Another tricky case occurs when the target is exactly a power of x, such as:
x = 100
target = 100000000
A naive implementation might still explore unnecessary addition and subtraction combinations. The DP formulation naturally handles this efficiently because the base-x representation contains a single nonzero digit.
A third subtle edge case involves representations that are cheaper when overshooting. For example:
24 with x = 5
Direct construction is expensive, but:
25 - 1
is much cheaper. Algorithms that only consider direct digit construction will fail here. The negative carry state ensures overshoot solutions are always considered.

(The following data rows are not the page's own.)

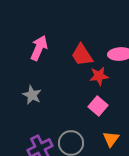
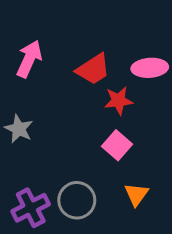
red trapezoid: (82, 55) -> (93, 69), turned -90

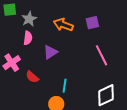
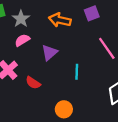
pink semicircle: (28, 38) -> (22, 40), turned -120
cyan line: (65, 86) -> (77, 72), moved

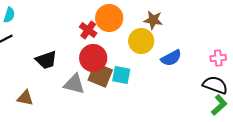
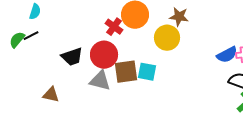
red circle: (93, 58) -> (104, 55), moved
blue semicircle: (171, 58) -> (227, 55), moved
brown square: (100, 75) -> (126, 72), turned -30

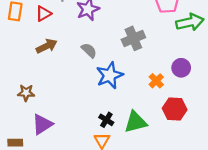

Another potential source of bugs is handling the cost of constructing 1. Since:
1 = x / x
the operator count differs from higher powers of x. The implementation handles this by treating the lowest digit position separately when power_cost == 0.
Finally, the problem statement forbids unary negation. Expressions like -x + x are invalid. The DP never constructs standalone negative terms. Instead, subtraction is always represented as subtracting one valid expression from another, which fully complies with the problem constraints.